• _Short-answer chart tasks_

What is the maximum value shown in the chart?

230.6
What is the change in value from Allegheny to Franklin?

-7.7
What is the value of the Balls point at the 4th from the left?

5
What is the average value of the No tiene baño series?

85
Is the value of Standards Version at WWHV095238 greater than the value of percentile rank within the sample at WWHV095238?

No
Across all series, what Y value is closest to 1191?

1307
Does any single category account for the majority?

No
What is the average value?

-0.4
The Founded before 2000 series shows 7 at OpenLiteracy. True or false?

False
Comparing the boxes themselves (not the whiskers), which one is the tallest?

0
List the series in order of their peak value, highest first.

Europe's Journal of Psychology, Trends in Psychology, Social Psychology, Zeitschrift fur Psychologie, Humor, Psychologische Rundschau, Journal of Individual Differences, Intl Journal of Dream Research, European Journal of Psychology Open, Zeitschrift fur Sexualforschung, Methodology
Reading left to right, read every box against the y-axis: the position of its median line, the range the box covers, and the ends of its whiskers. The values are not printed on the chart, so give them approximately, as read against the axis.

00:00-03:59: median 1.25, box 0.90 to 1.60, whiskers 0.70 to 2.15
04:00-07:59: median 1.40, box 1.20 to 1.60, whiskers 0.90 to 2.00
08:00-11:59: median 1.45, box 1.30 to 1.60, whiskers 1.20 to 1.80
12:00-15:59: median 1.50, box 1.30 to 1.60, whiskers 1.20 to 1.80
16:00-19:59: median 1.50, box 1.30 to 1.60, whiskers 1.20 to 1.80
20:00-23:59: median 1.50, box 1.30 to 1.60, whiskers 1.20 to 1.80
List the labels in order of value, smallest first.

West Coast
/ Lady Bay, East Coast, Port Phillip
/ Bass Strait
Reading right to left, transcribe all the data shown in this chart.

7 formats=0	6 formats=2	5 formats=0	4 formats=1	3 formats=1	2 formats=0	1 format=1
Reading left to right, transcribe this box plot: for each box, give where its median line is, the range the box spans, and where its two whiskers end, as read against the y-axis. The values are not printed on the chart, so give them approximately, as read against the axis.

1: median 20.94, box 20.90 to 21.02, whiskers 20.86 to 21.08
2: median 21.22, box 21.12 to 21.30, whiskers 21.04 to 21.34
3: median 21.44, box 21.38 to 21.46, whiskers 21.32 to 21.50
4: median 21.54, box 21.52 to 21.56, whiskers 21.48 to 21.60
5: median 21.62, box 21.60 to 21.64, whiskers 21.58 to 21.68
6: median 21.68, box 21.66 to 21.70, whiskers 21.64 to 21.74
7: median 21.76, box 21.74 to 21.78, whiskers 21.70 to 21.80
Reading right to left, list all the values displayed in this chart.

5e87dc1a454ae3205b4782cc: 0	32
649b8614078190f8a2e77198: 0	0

• _What needs to be done_
List in full every line in the records above that contains the word "Reading".

• _Exercise answer_
Reading left to right, read every box against the y-axis: the position of its median line, the range the box covers, and the ends of its whiskers. The values are not printed on the chart, so give them approximately, as read against the axis.
Reading right to left, transcribe all the data shown in this chart.
Reading left to right, transcribe this box plot: for each box, give where its median line is, the range the box spans, and where its two whiskers end, as read against the y-axis. The values are not printed on the chart, so give them approximately, as read against the axis.
Reading right to left, list all the values displayed in this chart.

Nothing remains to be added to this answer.